Halina NOWAK, Petitioner, v. Jefferson B. SESSIONS III, Attorney General, Respondent.
    No. 15-71187
    United States Court of Appeals, Ninth Circuit.
    
      Submitted February 5, 2018 
    
    Filed February 08, 2018
    Dori L. Zavala, Esquire, Attorney, Zava-la Law Offices, LLC, Scottsdale, AZ, for Petitioner
    Yanal H. Yousef, Linda Y. Cheng, Trial Attorneys, DOJ — U.S. Department of Justice, Civil Division/Office of Immigration Litigation, Washington, DC, Chief Counsel ICE, Office of the Chief Counsel, Department of Homeland Security, San Francisco, CA, for Respondent
    Before: D.W. NELSON, TASHIMA, and CHRISTEN, Circuit Judges.
    
      
       The panel unanimously concludes this case is suitable for decision without oral argument. See Fed. R. App. P. 34(a)(2).
    
   MEMORANDUM

Halina Nowak, a native and citizen of Poland, petitions for review of the Board of Immigration Appeals’ (BIA) final order of removal. We have jurisdiction under 8 U.S.C. § 1252(a)(1), and we deny the petition.

1. The BIA did not abuse its discretion by finding that Nowak’s untimely asylum application was statutorily barred. Nowak failed to demonstrate how the death of a Polish politician she knew twenty-nine years ago constituted a changed circumstance that materially affected her eligibility for asylum. See 8 U.S.C. § 1158(a)(2)(D).

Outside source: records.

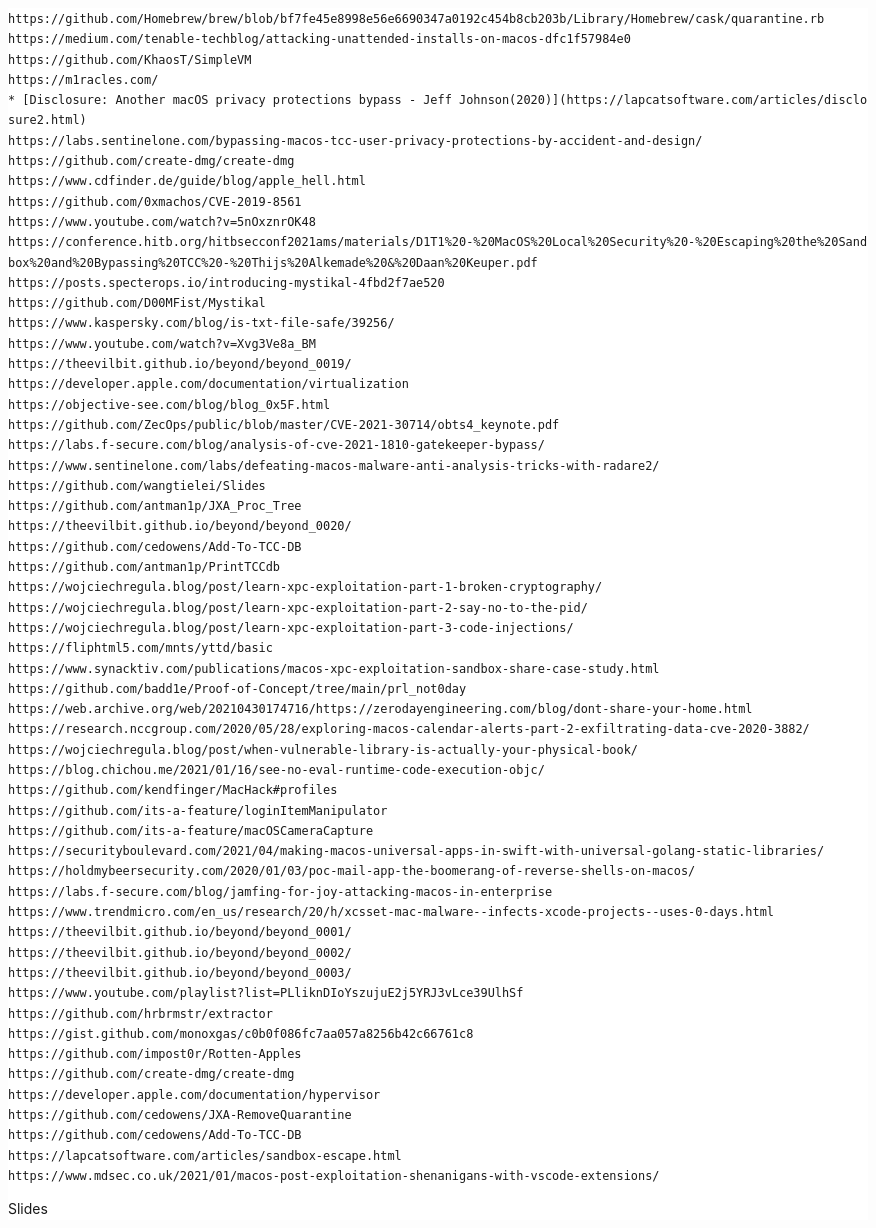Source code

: 	https://github.com/Homebrew/brew/blob/bf7fe45e8998e56e6690347a0192c454b8cb203b/Library/Homebrew/cask/quarantine.rb
	https://medium.com/tenable-techblog/attacking-unattended-installs-on-macos-dfc1f57984e0
	https://github.com/KhaosT/SimpleVM
	https://m1racles.com/
	* [Disclosure: Another macOS privacy protections bypass - Jeff Johnson(2020)](https://lapcatsoftware.com/articles/disclosure2.html)
	https://labs.sentinelone.com/bypassing-macos-tcc-user-privacy-protections-by-accident-and-design/
	https://github.com/create-dmg/create-dmg
	https://www.cdfinder.de/guide/blog/apple_hell.html
	https://github.com/0xmachos/CVE-2019-8561
	https://www.youtube.com/watch?v=5nOxznrOK48
	https://conference.hitb.org/hitbsecconf2021ams/materials/D1T1%20-%20MacOS%20Local%20Security%20-%20Escaping%20the%20Sandbox%20and%20Bypassing%20TCC%20-%20Thijs%20Alkemade%20&%20Daan%20Keuper.pdf
	https://posts.specterops.io/introducing-mystikal-4fbd2f7ae520
	https://github.com/D00MFist/Mystikal
	https://www.kaspersky.com/blog/is-txt-file-safe/39256/
	https://www.youtube.com/watch?v=Xvg3Ve8a_BM
	https://theevilbit.github.io/beyond/beyond_0019/
	https://developer.apple.com/documentation/virtualization
	https://objective-see.com/blog/blog_0x5F.html
	https://github.com/ZecOps/public/blob/master/CVE-2021-30714/obts4_keynote.pdf
	https://labs.f-secure.com/blog/analysis-of-cve-2021-1810-gatekeeper-bypass/
	https://www.sentinelone.com/labs/defeating-macos-malware-anti-analysis-tricks-with-radare2/
	https://github.com/wangtielei/Slides
	https://github.com/antman1p/JXA_Proc_Tree
	https://theevilbit.github.io/beyond/beyond_0020/
	https://github.com/cedowens/Add-To-TCC-DB
	https://github.com/antman1p/PrintTCCdb
	https://wojciechregula.blog/post/learn-xpc-exploitation-part-1-broken-cryptography/
	https://wojciechregula.blog/post/learn-xpc-exploitation-part-2-say-no-to-the-pid/
	https://wojciechregula.blog/post/learn-xpc-exploitation-part-3-code-injections/
	https://fliphtml5.com/mnts/yttd/basic
	https://www.synacktiv.com/publications/macos-xpc-exploitation-sandbox-share-case-study.html
	https://github.com/badd1e/Proof-of-Concept/tree/main/prl_not0day
	https://web.archive.org/web/20210430174716/https://zerodayengineering.com/blog/dont-share-your-home.html
	https://research.nccgroup.com/2020/05/28/exploring-macos-calendar-alerts-part-2-exfiltrating-data-cve-2020-3882/
	https://wojciechregula.blog/post/when-vulnerable-library-is-actually-your-physical-book/
	https://blog.chichou.me/2021/01/16/see-no-eval-runtime-code-execution-objc/
	https://github.com/kendfinger/MacHack#profiles
	https://github.com/its-a-feature/loginItemManipulator
	https://github.com/its-a-feature/macOSCameraCapture
	https://securityboulevard.com/2021/04/making-macos-universal-apps-in-swift-with-universal-golang-static-libraries/
	https://holdmybeersecurity.com/2020/01/03/poc-mail-app-the-boomerang-of-reverse-shells-on-macos/
	https://labs.f-secure.com/blog/jamfing-for-joy-attacking-macos-in-enterprise
	https://www.trendmicro.com/en_us/research/20/h/xcsset-mac-malware--infects-xcode-projects--uses-0-days.html
	https://theevilbit.github.io/beyond/beyond_0001/
	https://theevilbit.github.io/beyond/beyond_0002/
	https://theevilbit.github.io/beyond/beyond_0003/
	https://www.youtube.com/playlist?list=PLliknDIoYszujuE2j5YRJ3vLce39UlhSf
	https://github.com/hrbrmstr/extractor
	https://gist.github.com/monoxgas/c0b0f086fc7aa057a8256b42c66761c8
	https://github.com/impost0r/Rotten-Apples
	https://github.com/create-dmg/create-dmg
	https://developer.apple.com/documentation/hypervisor
	https://github.com/cedowens/JXA-RemoveQuarantine
	https://github.com/cedowens/Add-To-TCC-DB
	https://lapcatsoftware.com/articles/sandbox-escape.html
	https://www.mdsec.co.uk/2021/01/macos-post-exploitation-shenanigans-with-vscode-extensions/
Slides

2. The BIA correctly decided that substantial evidence supported the immigration judge’s (IJ) determination that Nowak was not entitled to withholding of removal. Nowak did not suffer past persecution: she received only three indirect threats over a fourteen-year period that did not result in harm, see Hoxha v. Ashcroft, 319 F.3d 1179, 1182 (9th Cir. 2003), and she was able to earn a living from her business while she was under government investigation, see Zehatye v. Gonzales, 453 F.3d 1182, 1186 (9th Cir. 2006). Nowak also failed to show that she would suffer future persecution if she returned to Poland. See Bringas-Rodriguez v. Sessions, 850 F.3d 1051, 1062 (9th Cir. 2017). Indeed, the individuals who contacted Nowak’s sister in Poland neither threatened Nowak nor mentioned her prior involvement with the deceased politician.

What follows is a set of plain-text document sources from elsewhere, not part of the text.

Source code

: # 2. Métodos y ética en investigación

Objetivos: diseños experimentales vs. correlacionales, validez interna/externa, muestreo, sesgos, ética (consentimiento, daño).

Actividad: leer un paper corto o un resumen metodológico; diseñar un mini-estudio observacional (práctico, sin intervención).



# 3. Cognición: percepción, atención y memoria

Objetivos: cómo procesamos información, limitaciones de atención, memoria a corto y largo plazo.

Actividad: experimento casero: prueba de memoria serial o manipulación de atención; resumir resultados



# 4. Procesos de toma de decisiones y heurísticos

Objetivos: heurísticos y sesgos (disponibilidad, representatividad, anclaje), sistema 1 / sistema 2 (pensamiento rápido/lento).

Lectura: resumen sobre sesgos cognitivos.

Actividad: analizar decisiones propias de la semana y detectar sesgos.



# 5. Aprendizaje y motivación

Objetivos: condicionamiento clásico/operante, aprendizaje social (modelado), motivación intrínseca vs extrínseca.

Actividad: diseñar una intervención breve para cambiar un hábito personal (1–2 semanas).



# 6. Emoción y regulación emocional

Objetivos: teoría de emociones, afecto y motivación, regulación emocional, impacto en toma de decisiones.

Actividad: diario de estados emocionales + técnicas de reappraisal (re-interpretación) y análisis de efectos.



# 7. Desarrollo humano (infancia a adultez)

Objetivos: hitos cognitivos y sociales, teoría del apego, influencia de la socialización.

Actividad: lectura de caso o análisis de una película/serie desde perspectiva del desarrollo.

3. The BIA did not consider the validity of Nowak’s second marriage in making its decision. Thus, Nowak is not entitled to a new hearing based on the IJ’s finding that her second marriage was fraudulent. See Lianhua Jiang v. Holder, 754 F.3d 733, 741 (9th Cir. 2014).

PETITION DENIED. 
      
       This disposition is not appropriate for publication and is not precedent except as provided by Ninth Circuit Rule 36-3.